La différence est bien visible aujourd’hui en Alsace-Moselle, cette « Terre d’Empire » annexée par le Reich allemand qui n’a pas connu la séparation de l’Eglise et de l’Etat en 1905, et qui a conservé le régime concordataire.
Quand les Alsaciens de la zone frontière ont été évacués en 1939 vers le Sud-Ouest, ce qui a le plus surpris les habitants des villages d’accueil, en dehors que ces « étrangers » ne parlaient pas français, c’était la cohésion sociale de cette communauté regroupée autour de son prêtre ou de son pasteur.
Mais pour revenir à la différence fondamentale entre la France et l’Allemagne:
Au départ, en France tout comme dans les pays allemands, le souverain l’est « par la grâce de Dieu ». Une différence fondamentale: la France est un pays centralisé, dirigé par un monarque absolu qui pratique la politique du pré carré, tandis que les pays allemands sont une myriade de royaumes, duchés, grands-duchés et principautés de toutes tailles, formant un ensemble plus ou moins lâche sous la direction d’un « empereur germanique » qui siège à Vienne.
Or, en France, il se passe un événement considérable en 1789: la Révolution, qui abolit la royauté, la religion, instaure la République, dont les idées et idéaux essaimeront en Europe, véhiculés par les armées napoléoniennes, entre autres en Allemagne.
Après la chute de Poléon, la réaction royaliste et catholique reprend les rênes en France. L’avènement de la IIIe République marque la faille dans la société française. La droite réactionnaire sous l’alliance du sabre et du goupillon, qui culminera avec l’affaire Dreyfus, et la gauche républicaine et laïque, dont le cheval de bataille sera l’instruction publique, qui était jusqu’alors l’apanage du clergé.
En Allemagne, le mouvement unitaire va se faire à partir de la Prusse dont le berceau, la province de Brandebourg autour de Berlin, est de tradition protestante. Mais la Prusse occupe un immense territoire, qui va de la frontière russe à la frontière française (Sarrebruck est prussienne), et les régions périphériques, notamment la Rhénanie, la Silésie et, depuis le partage de la Pologne, la Posnanie, sont de tradition catholique. De plus, la province de Posen ainsi que la Haute-Silésie sont peuplées d’allogènes de langue polonaise. En Rhénanie, au fil de l’industrialisation, on assistera à la naissance d’un catholicisme social (qui inspirera aussi le catholicisme social en Belgique). C’est de cette mouvance chrétienne et sociale que se réclamera le premier chancelier fédéral Konrad Adenauer, qui entra dans la politique comme bourgmestre de Cologne. Dans la constellation prussienne, le catholicisme rhénan représente une force oppositionnelle très virulente, très ancrée chez les milieux ouvriers de la région de la Ruhr, fer de lance de l’industrie prussienne. L’autre bastion industriel est la Haute-Silésie, autre région à dominance catholique. Entre les deux, des régions d’économie agraire, au sol plus ou moins ingrat, et peuplées de protestants.

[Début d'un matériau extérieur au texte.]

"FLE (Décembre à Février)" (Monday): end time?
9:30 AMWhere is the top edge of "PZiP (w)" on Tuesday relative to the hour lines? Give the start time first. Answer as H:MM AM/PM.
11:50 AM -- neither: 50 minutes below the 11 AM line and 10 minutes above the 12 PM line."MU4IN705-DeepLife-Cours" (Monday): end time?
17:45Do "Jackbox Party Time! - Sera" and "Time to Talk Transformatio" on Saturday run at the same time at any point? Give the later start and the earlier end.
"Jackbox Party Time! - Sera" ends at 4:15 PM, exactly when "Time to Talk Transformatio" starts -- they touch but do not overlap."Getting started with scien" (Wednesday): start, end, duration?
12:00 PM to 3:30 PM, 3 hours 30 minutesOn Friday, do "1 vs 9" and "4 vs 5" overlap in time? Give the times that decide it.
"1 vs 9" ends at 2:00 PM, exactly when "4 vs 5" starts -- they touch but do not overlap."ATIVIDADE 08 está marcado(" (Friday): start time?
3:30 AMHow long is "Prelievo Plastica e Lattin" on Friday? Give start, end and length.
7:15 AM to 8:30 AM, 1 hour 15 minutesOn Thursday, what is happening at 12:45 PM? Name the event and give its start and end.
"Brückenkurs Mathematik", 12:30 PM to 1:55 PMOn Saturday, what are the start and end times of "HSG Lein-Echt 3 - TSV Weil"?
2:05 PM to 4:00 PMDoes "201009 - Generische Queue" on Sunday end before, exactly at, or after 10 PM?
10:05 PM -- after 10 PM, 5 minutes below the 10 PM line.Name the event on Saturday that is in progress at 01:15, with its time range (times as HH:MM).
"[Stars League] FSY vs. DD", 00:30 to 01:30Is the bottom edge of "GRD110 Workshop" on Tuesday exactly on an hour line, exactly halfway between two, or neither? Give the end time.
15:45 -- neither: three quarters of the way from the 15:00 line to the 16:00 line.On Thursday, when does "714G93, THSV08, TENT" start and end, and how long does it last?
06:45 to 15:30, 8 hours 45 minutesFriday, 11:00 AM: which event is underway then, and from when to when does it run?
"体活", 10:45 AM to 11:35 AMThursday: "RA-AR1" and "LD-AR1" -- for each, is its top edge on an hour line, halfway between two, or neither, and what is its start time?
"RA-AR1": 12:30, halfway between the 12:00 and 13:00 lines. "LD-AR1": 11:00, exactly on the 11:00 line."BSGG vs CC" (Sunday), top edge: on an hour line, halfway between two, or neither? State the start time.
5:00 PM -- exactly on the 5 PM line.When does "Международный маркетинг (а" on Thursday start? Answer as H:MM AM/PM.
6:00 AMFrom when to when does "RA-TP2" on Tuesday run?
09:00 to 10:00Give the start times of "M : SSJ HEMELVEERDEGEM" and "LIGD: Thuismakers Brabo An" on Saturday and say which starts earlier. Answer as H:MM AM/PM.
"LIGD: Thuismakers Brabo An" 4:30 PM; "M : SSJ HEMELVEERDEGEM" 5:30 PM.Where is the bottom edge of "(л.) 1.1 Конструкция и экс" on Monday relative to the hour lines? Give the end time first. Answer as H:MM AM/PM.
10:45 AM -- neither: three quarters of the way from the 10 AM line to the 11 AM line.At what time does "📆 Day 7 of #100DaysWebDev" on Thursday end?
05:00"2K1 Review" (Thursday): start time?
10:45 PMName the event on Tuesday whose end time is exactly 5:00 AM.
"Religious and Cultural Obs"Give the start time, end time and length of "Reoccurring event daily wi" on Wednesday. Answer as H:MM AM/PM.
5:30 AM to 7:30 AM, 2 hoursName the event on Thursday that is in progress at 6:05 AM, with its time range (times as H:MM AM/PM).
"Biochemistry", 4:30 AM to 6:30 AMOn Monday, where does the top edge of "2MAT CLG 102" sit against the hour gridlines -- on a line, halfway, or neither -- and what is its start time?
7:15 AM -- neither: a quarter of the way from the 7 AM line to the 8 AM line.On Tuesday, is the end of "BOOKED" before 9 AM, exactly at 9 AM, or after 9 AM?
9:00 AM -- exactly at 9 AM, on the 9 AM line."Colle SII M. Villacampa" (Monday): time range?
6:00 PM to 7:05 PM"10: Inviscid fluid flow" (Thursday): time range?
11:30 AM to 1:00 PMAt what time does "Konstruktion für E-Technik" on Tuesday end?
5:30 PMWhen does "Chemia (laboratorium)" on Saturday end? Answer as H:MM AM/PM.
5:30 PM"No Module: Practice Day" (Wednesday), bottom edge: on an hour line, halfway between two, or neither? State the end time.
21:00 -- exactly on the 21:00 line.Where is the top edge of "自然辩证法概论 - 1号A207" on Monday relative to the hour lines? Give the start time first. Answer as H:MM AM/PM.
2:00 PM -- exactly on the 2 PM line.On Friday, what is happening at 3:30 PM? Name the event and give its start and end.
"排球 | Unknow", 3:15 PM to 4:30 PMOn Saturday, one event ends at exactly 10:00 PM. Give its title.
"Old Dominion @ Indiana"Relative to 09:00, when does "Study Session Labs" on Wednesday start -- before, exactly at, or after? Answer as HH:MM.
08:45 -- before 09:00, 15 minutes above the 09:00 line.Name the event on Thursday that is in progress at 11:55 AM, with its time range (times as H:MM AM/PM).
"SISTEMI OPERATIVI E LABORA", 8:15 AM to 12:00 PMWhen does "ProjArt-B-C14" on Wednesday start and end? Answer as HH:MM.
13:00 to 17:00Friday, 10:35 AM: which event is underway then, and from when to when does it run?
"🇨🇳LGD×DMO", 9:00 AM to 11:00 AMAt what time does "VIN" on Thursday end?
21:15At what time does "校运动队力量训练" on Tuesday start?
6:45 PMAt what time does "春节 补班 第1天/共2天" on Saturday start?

En Prusse, l’antagonisme protestants/catholiques va conduire, dans le cadre du « Kulturkampf », à la promulgation des lois sociales, avec la création des assurances sociales, pour prendre de vitesse le catholicisme social en Rhénanie, qui oeuvre dans ce sens.
Sur le plan de l’unification, il faut contrer l’influence des Etats catholiques que sont la Bavière et surtout l’Autriche. Le Prussien Bismarck est partisan d’une « petite Allemagne », c’est-à-dire d’un Empire allemand sans les pays autrichiens, trop catholiques et trop « bougnoulisés » à son goût (on a assez de problèmes comme ça avec les Polaks en Prusse. Alors, s’il faut y mettre encore les Ritals, les Tchèques et les Yougos… bref). L’idée européenne sombrera sans gloire sur le champ de bataille de Sadowa en 1866, et le Reich allemand, l’Allemagne proprement dite telle qu’on la connaît aujourd’hui, sous forme d’une fédération d’Etats allemands, sera fondé à Versailles en 1871, point final d’une guerre d’annexions menée depuis 1864 dont l’Autriche, le Hanovre, la Hesse, la Saxe… et pour finir la France ont fait les frais.
Donc, en résumé, si en France, la religion est associée à une mouvance plutôt réactionnaire, en Allemagne, les communautés religieuses sont traditionnellement ancrées dans le tissu associatif et social. Il n’y a donc pas de contradiction en Allemagne à se proclamer à la fois « social » et « chrétien ».